TEXTO DE ORIGEM:
________________________
Subjetividades de gênero no Colégio Assis Chateaubriand nos anos de 1974-1980

Jussara Natália Moreira Bélens

Universidade Estadual da Paraíba

Introdução

Este trabalho aborda que subjetividades de gênero foram construídas no Colégio

Agrícola Assis Chateaubriand, em Lagoa Seca, nos anos de 1974 a 1980. Uma vez que

esta instituição de ensino ampliou os espaços educacionais de participação feminina em

cursos técnicos em agropecuária e horticultura no ano de1974.

Ao passar a qualificar filhas/os de pequenos agricultores e comerciantes em

horticultura da feira central de Campina Grande, o Colégio Agrícola amplia os espaços

de formação técnica nesta cidade, profissionalizando mulheres e homens em áreas de

trabalho já realizadas por mulheres, mas reconhecidas socialmente como masculinas.

Para este estudo, nos baseamos teoricamente nas ideias de GINZBURG (2001) sobre

fontes documentais, Dominique Julia (2001) sobre Cultura Escolar, Guattari e Rolnik

(2005) discutindo o conceito de subjetividades e Gênero Guacira Louro (2000) e Maria

Joana Pedro (2011).
________________________
LISTAGEM DE DADOS:
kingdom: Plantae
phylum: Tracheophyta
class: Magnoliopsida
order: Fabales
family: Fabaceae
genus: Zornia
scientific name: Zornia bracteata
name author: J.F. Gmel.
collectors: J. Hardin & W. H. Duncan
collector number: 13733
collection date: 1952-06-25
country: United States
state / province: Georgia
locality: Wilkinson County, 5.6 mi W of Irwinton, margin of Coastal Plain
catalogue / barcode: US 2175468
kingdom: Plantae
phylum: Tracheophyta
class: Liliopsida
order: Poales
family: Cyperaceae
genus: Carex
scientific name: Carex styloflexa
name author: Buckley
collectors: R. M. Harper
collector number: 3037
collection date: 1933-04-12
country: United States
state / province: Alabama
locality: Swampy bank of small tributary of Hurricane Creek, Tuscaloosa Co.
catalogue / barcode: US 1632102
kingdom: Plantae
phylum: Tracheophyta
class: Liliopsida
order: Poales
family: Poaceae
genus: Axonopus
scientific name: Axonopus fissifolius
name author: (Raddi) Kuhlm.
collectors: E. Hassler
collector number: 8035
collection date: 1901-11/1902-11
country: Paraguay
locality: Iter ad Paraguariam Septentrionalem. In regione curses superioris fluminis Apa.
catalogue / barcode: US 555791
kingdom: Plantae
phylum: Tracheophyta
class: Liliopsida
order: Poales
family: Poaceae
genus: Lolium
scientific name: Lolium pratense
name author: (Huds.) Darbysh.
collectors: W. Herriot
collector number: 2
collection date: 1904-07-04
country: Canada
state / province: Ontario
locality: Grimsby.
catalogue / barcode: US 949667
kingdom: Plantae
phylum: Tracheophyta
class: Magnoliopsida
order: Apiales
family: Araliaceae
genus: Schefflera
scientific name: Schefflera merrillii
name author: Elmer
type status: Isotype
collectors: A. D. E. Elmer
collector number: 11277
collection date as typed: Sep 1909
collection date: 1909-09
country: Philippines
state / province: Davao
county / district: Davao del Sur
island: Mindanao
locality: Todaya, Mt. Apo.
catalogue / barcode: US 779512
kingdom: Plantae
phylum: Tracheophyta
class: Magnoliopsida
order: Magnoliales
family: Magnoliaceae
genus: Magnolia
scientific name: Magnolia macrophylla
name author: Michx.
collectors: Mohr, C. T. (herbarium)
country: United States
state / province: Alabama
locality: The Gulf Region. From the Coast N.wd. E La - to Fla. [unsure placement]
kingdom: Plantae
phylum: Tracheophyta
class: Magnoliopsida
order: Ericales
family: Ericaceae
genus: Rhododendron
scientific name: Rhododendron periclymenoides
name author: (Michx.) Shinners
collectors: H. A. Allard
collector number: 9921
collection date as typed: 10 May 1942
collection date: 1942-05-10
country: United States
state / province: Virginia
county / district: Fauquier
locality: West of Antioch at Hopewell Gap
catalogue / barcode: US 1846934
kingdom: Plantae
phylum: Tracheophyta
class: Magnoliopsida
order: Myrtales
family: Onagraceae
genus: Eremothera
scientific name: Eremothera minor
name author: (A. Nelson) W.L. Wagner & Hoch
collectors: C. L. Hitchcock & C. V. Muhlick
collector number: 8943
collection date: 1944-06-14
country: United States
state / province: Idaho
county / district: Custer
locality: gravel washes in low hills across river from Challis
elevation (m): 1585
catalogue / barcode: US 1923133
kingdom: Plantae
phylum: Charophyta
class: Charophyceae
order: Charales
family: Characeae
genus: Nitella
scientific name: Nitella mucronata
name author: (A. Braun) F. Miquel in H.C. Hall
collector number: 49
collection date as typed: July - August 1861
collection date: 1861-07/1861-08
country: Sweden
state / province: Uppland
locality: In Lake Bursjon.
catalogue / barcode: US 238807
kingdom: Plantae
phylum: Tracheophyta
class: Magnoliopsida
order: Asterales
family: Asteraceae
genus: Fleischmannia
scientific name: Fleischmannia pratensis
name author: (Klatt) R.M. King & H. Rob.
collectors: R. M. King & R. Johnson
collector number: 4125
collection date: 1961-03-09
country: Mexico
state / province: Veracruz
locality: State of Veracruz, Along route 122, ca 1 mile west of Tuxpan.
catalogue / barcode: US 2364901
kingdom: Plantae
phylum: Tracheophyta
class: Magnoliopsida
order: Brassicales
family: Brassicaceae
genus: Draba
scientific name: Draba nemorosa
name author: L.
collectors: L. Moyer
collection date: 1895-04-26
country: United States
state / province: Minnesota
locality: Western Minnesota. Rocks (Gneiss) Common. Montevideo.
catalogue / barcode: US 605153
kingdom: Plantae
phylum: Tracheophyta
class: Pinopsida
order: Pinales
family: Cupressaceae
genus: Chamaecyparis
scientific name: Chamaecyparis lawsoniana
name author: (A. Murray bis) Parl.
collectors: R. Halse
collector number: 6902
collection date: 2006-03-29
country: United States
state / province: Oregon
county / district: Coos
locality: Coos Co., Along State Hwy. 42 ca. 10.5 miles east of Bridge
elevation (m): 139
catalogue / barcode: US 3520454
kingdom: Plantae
________________________
EXERCÍCIO PROPOSTO 1: Transcreva do texto sobre o Colégio Agrícola Assis Chateaubriand o trecho que começa em "Universidade Estadual da" e segue até "no ano de1974.".
EXERCÍCIO PROPOSTO 2: Como prossegue o texto sobre as subjetividades de gênero no Colégio Agrícola Assis Chateaubriand? Escreva a continuação a partir da última frase apresentada.

RESULTADO DA TAREFA 1:
Universidade Estadual da Paraíba

Introdução

Este trabalho aborda que subjetividades de gênero foram construídas no Colégio

Agrícola Assis Chateaubriand, em Lagoa Seca, nos anos de 1974 a 1980. Uma vez que

esta instituição de ensino ampliou os espaços educacionais de participação feminina em

cursos técnicos em agropecuária e horticultura no ano de1974.

RESULTADO DA TAREFA 2:
A pesquisa documental compreendeu as fichas de matrícula das/os alunas/os, os

diários escolares, dos anos de 1974 a 1980, das disciplinas que eram lecionadas na

instituição e os certificados de alunos/as de conclusão do curso técnico, percebendo a

participação feminina no curso Técnico em Agropecuária nos anos recortados para o

estudo.

A formação técnica proporcionada pelo Colégio Assis Chateaubriand resultou na

formação das professoras pioneiras das disciplinas técnicas do próprio colégio e as

primeiras técnicas agrícolas que ocupariam cargos em órgãos públicos e privados, em

nível local, regional e nacional, o que mostra a contribuição da formação educacional do

colégio Agrícola na construção de outras subjetividades de gênero na cidade de

Campina Grande nos anos de 1970.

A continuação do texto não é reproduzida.